Cellule de Verviers: 8 à 16 ans de prison pour quatre djihadistes

Cellule de Verviers: 8 à 16 ans de prison pour quatre djihadistes

Photo: Keystone

Des peines de huit à seize ans de prison ont été prononcées mardi par le tribunal correctionnel de Bruxelles contre quatre hommes. Ceux-ci sont considérés comme les dirigeants de la cellule djihadiste démantelée à Verviers, en Belgique, en janvier 2015.

Trois d'entre eux, Marouane El Bali, Souhaib El Abdi et Mohamed Arshad écopent de 16 ans d'emprisonnement. Le quatrième, Omar Damache, est condamné à 8 ans. La cellule de Verviers a été décrite par l'accusation comme le 'brouillon' des commandos qui ont frappé Paris le 13 novembre dernier.

Le chef de cette cellule était Abdelhamid Abaaoud, qui a organisé les attaques de Paris, un Belgo-Marocain de 27 ans tué cinq jours plus tard dans un assaut policier au nord de Paris. Le président du tribunal, Pierre Hendrickx, a retracé mardi pendant plusieurs heures le parcours des prévenus, leurs délits, leurs trafics, mais aussi leurs séjours en Europe, en Turquie ou en Syrie.

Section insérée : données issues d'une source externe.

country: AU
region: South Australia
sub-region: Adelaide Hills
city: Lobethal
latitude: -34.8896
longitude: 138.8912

Il s'est aussi attardé sur les armes retrouvées lors des perquisitions, ainsi que la saisie d''ingrédients' nécessaires à la fabrication de six kilos de TATP, l'explosif préféré de l'organisation Etat islamique (EI) qui a revendiqué les attentats de Paris.

Projets sanglants

'Ces éléments ne laissent aucune place au doute quant au fait que la cellule de Verviers fomentait un attentat', a affirmé le président du tribunal.

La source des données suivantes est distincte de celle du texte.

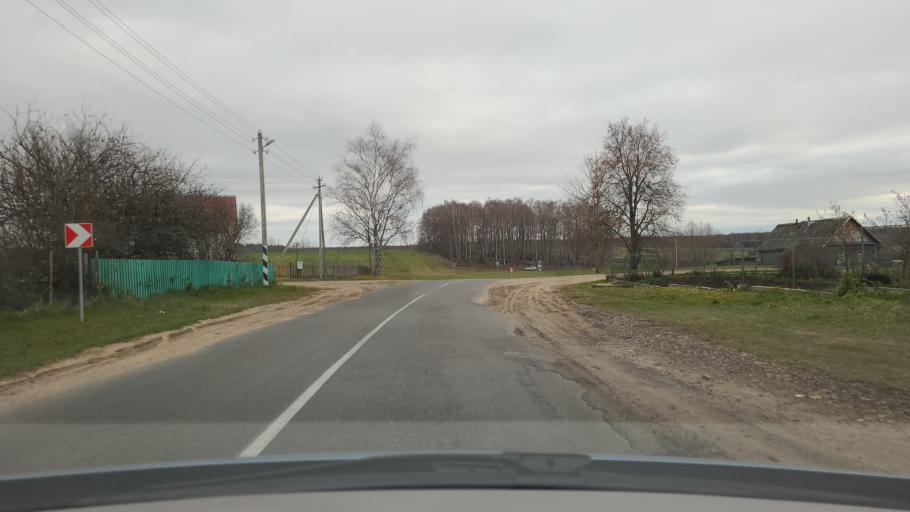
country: BY
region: Minsk
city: Khalopyenichy
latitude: 54.4693
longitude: 28.9836
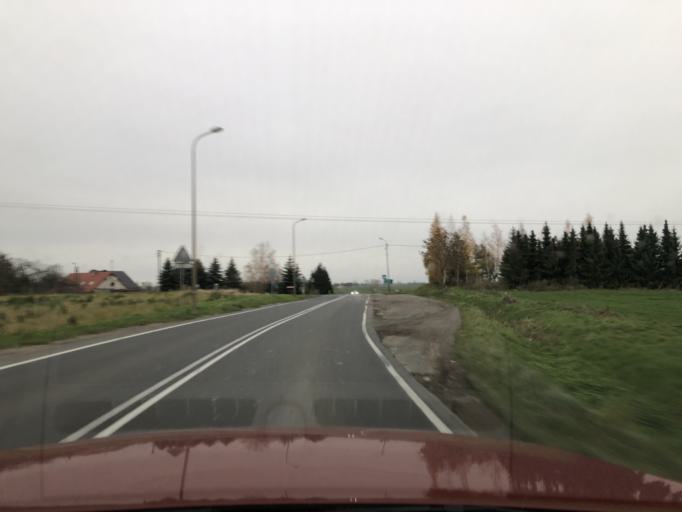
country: PL
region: Lower Silesian Voivodeship
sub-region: Powiat swidnicki
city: Zarow
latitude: 50.9838
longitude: 16.4902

Il a évoqué des projets d''attentats terroristes à l'aide d'explosifs et d'armes automatiques, notamment à l'aéroport de Zaventem' à Bruxelles où, le 22 mars, deux djihadistes ont activé leur gilet explosif, provoquant la mort de 32 personnes avec un troisième kamikaze dans le métro de Bruxelles.

'La cellule de Verviers cherchait à commettre les attentats les plus sanglants à l'aide de bombes et d'armes automatiques', a déclaré M. Hendrickx.

De retour de Syrie

Des peines de 10 à 18 ans avaient été requises contre ces quatre dirigeants le 19 mai par le procureur fédéral Bernard Michel, à l'issue de deux semaines et demie de procès. 'On a vu à Paris et à Bruxelles à quoi sert le TATP', l'explosif préféré de l'EI, avait-il déclaré.

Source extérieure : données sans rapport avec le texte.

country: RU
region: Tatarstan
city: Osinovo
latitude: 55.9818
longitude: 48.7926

Le procureur avait souligné la dangerosité des 'returnees', ces djihadistes qui reviennent de Syrie avec pour mandat de mener des opérations sur le sol européen.

'Les porteurs d'eau, les logisticiens comme Mohamed Abrini - inculpé pour les attentats de Paris et 'troisième homme' de l'aéroport de Bruxelles - ne s'interdisent pas de commettre eux-mêmes les faits'.